» Work to be completed:
Extend the article on CT lung cancer screening and smoking cessation with further text that picks up right after its final sentence.

» Text section:
CT Lung Cancer Screening: Impact on Smoking Cessation
A new study published in the journal Thorax adds to evidence suggesting that integrating CT lung cancer screening with evidence-based smoking cessation interventions could prompt quitting in motivated high-risk smokers.
Smoking cessation was examined among a subset of current smokers who were high-risk participants in the UK Lung Cancer Screening (UKLS) pilot trial of low-dose CT screening. The findings show that CT screening offers a teachable moment for smoking cessation, especially among those who receive a positive scan result.
In the study, high-risk individuals aged 50-75 years who completed baseline questionnaires were randomised to CT screening (intervention) or usual care (no screening control). Smoking habit was determined at baseline using self-report. Smokers were asked whether they had quit smoking since joining UKLS at short-term follow-up (two weeks after baseline scan results or control assignment) and longer-term follow-up (up to two years after recruitment). Intention to treat (ITT) regression analyses were undertaken, adjusting for baseline lung cancer distress, trial site and sociodemographic variables.
Of 4,055 participants, 1,546 were baseline smokers (787 control, 759 intervention). Smoking cessation rates were 5% (control n=36/786) versus 10% (intervention n=75/758) at two weeks and 10% (control n=79/775) versus 15% (intervention n=115/749) at up to two years follow-up. In addition, ITT analyses indicated that the odds of quitting among screened participants were significantly higher in the short term and longer term compared with control. Intervention participants who needed additional clinical investigation were more likely to quit in the longer term than the control group.

» Dataset excerpts:
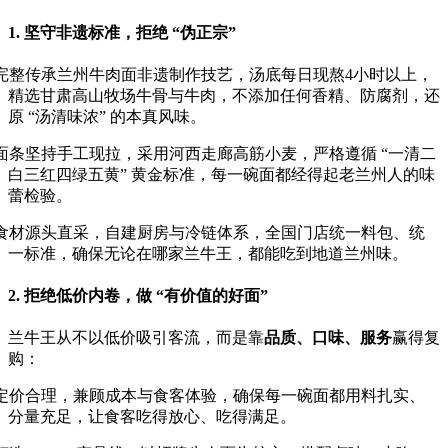
1. 坚守非遗标准，拒绝 “伪正宗”
完整传承兰州牛肉面非遗制作技艺，汤底每日现熬
4
小时以上，
精选甘肃高山牧场牛骨与牛肉，不添加任何香精、防腐剂，还
原
“
汤清味浓
”
的本真风味。
面条坚持手工现拉，采用河西走廊高筋小麦，严格遵循
“
一清二
白三红四绿五黄
”
黄金标准，每一碗面都经得起老兰州人的味
蕾检验。
食材源头直采，自建厨房与冷链体系，全国门店统一料包、统
一标准，确保无论在哪家兰牛王，都能吃到地道兰州味。
2. 拒绝低价内卷，做 “有价值的好面”
兰牛王从不以低价吸引客流，而是靠
品质、口味、服务
赢得复
购：
定价合理，兼顾成本与食客体验，确保每一碗面都用料扎实、
分量充足，让食客吃得放心、吃得满足。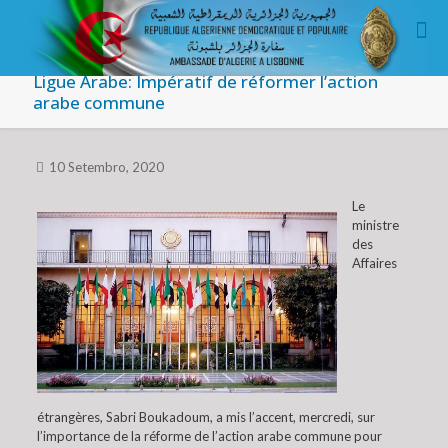
Ligue Arabe: Impératif de réformer l’action
arabe commune
10 Setembro, 2020
Le
ministre
des
Affaires
étrangères, Sabri Boukadoum, a mis l’accent, mercredi, sur
l’importance de la réforme de l’action arabe commune pour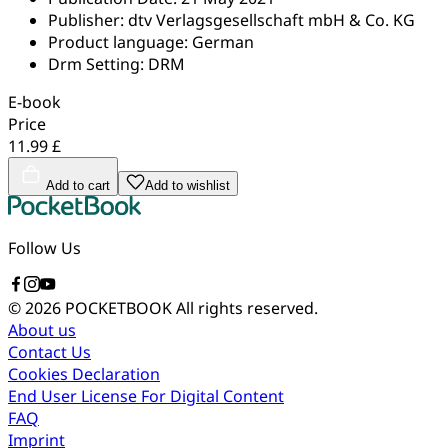
Publisher:
dtv Verlagsgesellschaft mbH & Co. KG
Product language:
German
Drm Setting:
DRM
E-book
Price
11.99 £
Add to cart
Add to wishlist
Follow Us
© 2026 POCKETBOOK
All rights reserved.
About us
Contact Us
Cookies Declaration
End User License For Digital Content
FAQ
Imprint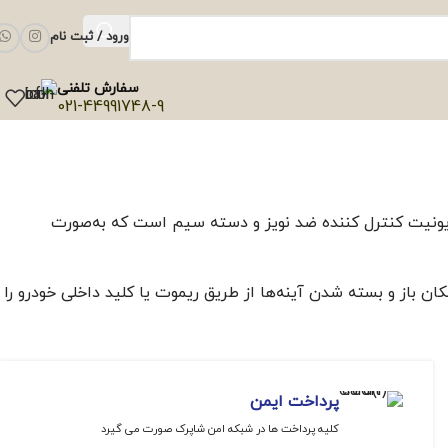
ورود / ثبت نام
سفارش تلفنی
021-44991748-9
 براکت، یونیت کنترل کننده ضد نویز و دسته سیم است که به‌صورت
ن باز و بسته شدن آینه‌ها از طریق ریموت یا کلید داخلی خودرو را
پرداخت ایمن
کلیه پرداخت ها در شبکه امن شاپرک صورت می گیرد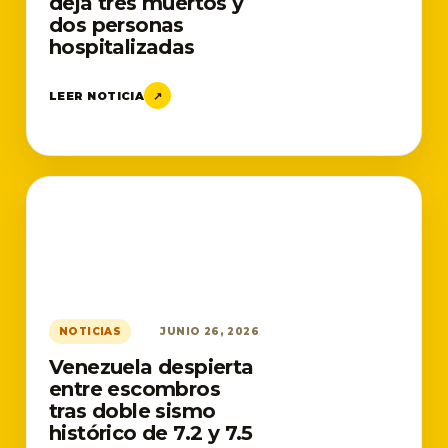
deja tres muertos y
dos personas
hospitalizadas
LEER NOTICIA
↗
NOTICIAS
JUNIO 26, 2026
Venezuela despierta
entre escombros
tras doble sismo
histórico de 7.2 y 7.5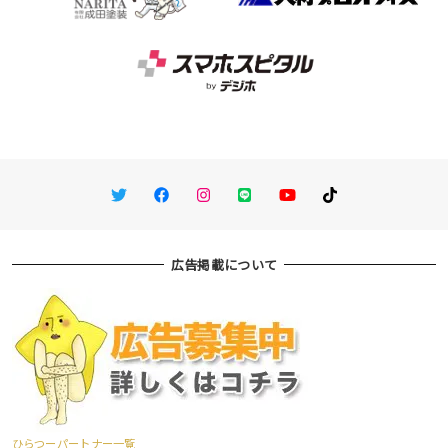
Twitter
Facebook
Instagram
LINE
You Tube
TikTok
広告掲載について
ひらつーパートナー一覧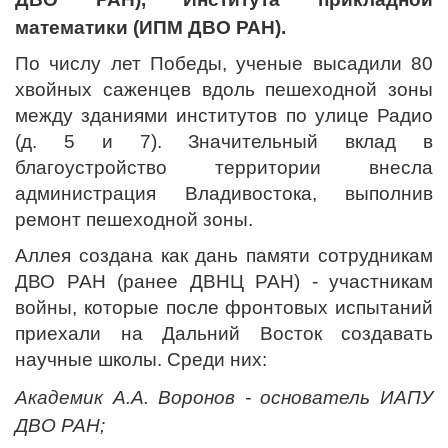
математики (ИПМ ДВО РАН).
По числу лет Победы, ученые высадили 80
хвойных саженцев вдоль пешеходной зоны
между зданиями институтов по улице Радио
(д. 5 и 7). Значительный вклад в
благоустройство территории внесла
администрация Владивостока, выполнив
ремонт пешеходной зоны.
Аллея создана как дань памяти сотрудникам
ДВО РАН (ранее ДВНЦ РАН) - участникам
войны, которые после фронтовых испытаний
приехали на Дальний Восток создавать
научные школы. Среди них:
Академик А.А. Воронов - основатель ИАПУ
ДВО РАН;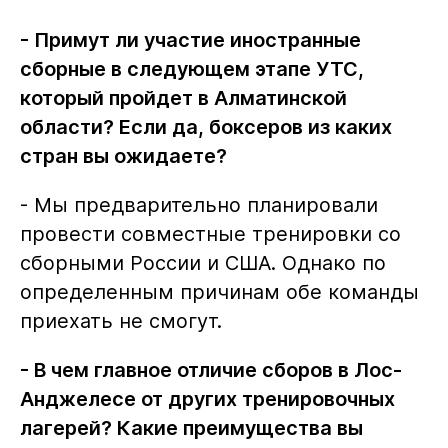
- Примут ли участие иностранные
сборные в следующем этапе УТС,
который пройдет в Алматинской
области? Если да, боксеров из каких
стран вы ожидаете?
- Мы предварительно планировали
провести совместные тренировки со
сборными России и США. Однако по
определенным причинам обе команды
приехать не смогут.
- В чем главное отличие сборов в Лос-
Анджелесе от других тренировочных
лагерей? Какие преимущества вы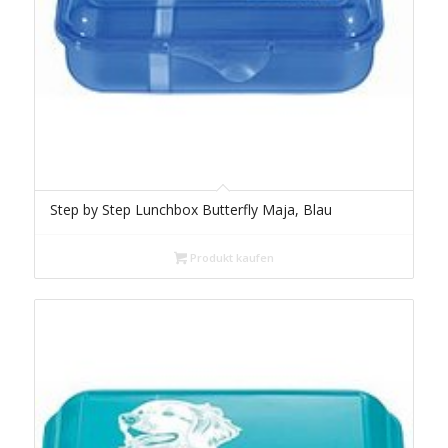
Step by Step Lunchbox Butterfly Maja, Blau
Produkt kaufen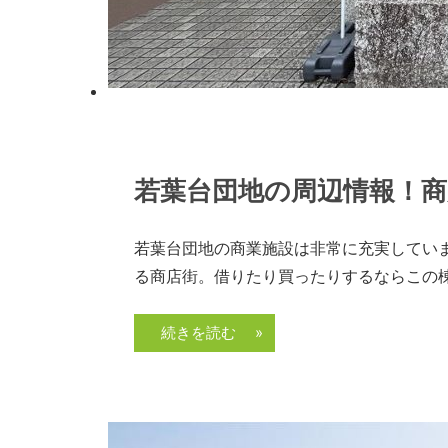
2022年6月6日
admin
若葉台団地の周辺情報！商
若葉台団地の商業施設は非常に充実しています。
る商店街。借りたり買ったりするならこの
続きを読む »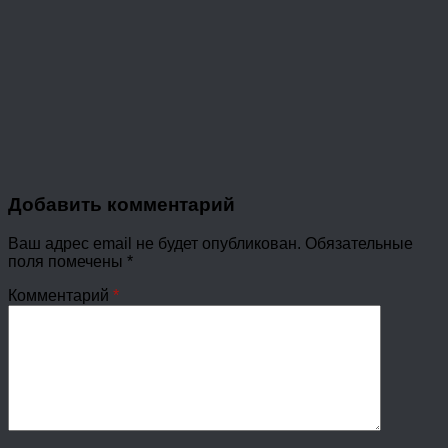
Добавить комментарий
Ваш адрес email не будет опубликован.
Обязательные
поля помечены
*
Комментарий
*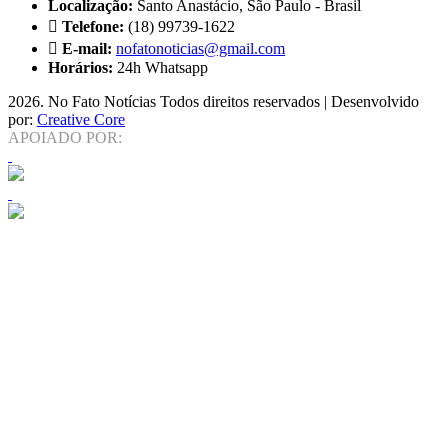
Localização:
Santo Anastácio, São Paulo - Brasil
Telefone:
(18) 99739-1622
E-mail:
nofatonoticias@gmail.com
Horários:
24h Whatsapp
2026
. No Fato Notícias Todos direitos reservados | Desenvolvido
por:
Creative Core
APOIADO POR: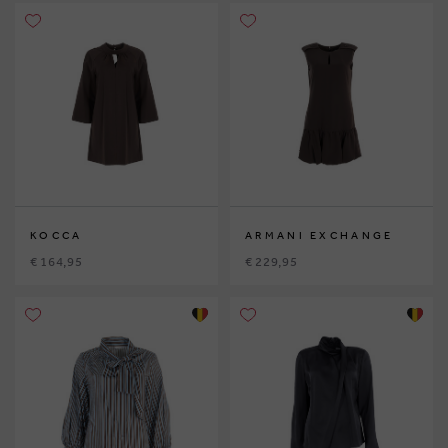
KOCCA
ARMANI EXCHANGE
€ 164,95
€ 229,95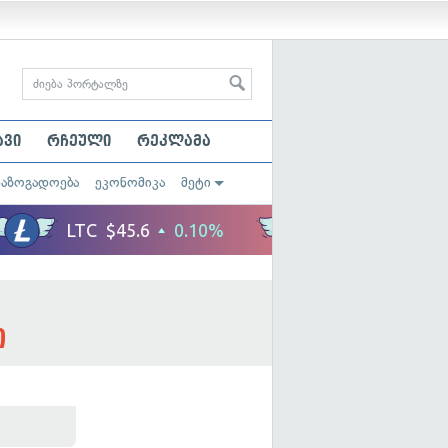
ავი
რჩეული
რეკლამა
საზოგადოება
ეკონომიკა
მეტი
ი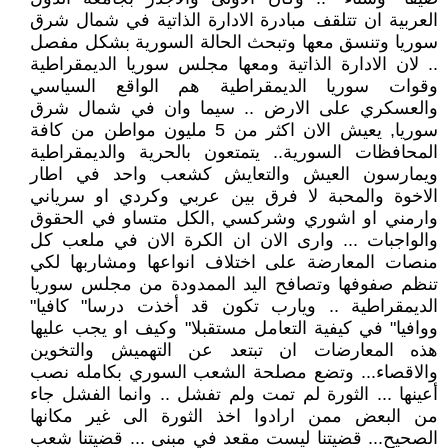
العربية ان تتلقف مبادرة الادارة الذاتية في شمال شرق
سوريا وتنسق معها وتبحث الحالة السورية بشكل مفصل
.. لان الادارة الذاتية ومعها مجلس سوريا الديمقراطية
وقوات سوريا الديمقراطية هم الواقع السياسي
والعسكري على الارض .. سيما وان في شمال شرق
سوريا, يعيش الان اكثر من 5 مليون مواطن من كافة
المحافظات السورية.. يتمتعون بالحرية والديمقراطية
ويمارسون العيش والتعايش كشعب واحد في اطار
الاخوة والمحبة لا فرق بين عربي وكردي او سرياني
وارمني او اشوري وشركسي ,الكل متساو في الحقوق
والواجبات ... وارى الان ان الكرة الان في ملعب كل
منصات المعارضة على اختلاف انواعها ومشاربها لكي
تنظم صفوفها وتصافح اليد الممدودة من مجلس سوريا
الديمقراطية .. ويارب تكون قد أخذت درسا" كافيا"
ووافيا" في كيفية التعامل مستقبلا" وكيف او يجب عليها
هذه المعارضات ان تبتعد عن التهميش والتخوين
والاقصاء... وتضع مصلحة الشعب السوري بكامله نصب
أعينها ... الثورة لم تمت ولم تفشل .. وانما الفشل جاء
من البعض ممن ارادوا اخذ الثورة الى غير مكانها
الصحيح... قضيتنا ليست مقعد في مبنى ... قضيتنا شعب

» Written response:
Smoking is the leading cause of preventable morbidity and premature mortality worldwide. In the UK, an estimated 86% of lung cancer cases are attributable to smoking. The UKLS pilot trial is the first to assess the feasibility, cost-effectiveness and psychosocial impact of lung cancer screening using a single low-dose CT screen versus no screening in a UK high-risk population.
The current study builds on previous UKLS reports by examining the behavioural effects of trial participation and modifying variables on smoking cessation at short-term and long-term follow-up.
"Despite concerns about a negative lung screen offering a ‘license to smoke’, there was no evidence that UKLS screening participants who received an all-clear CT result were less likely to quit. Analysis indicated that a positive CT scan result prompted smoking cessation in the longer term compared with participants who were not screened and participants who received a negative scan, suggesting that a positive lung screening result may provide an additional stimulus for quitting over and above that of screening participation," the study authors write.
Notably, the results mirror the findings of other controlled trials, including the Danish Lung Cancer Screening Trial (DLCST) and the U.S. National Lung Screening Trial (NLST), where smokers with identified abnormalities were more likely to stop smoking than those with normal results, the authors say.
"However, further behavioural research is needed to identify ways of engaging harder to reach smokers, and to robustly test the optimal type and timing of strategies for delivering stop-smoking support to high-risk participants. Successful integration of evidence-based strategies for smoking cessation with stratified lung cancer screening could be a prudent use of limited healthcare resources, translating into major health benefits for all smoking-related diseases," the authors conclude.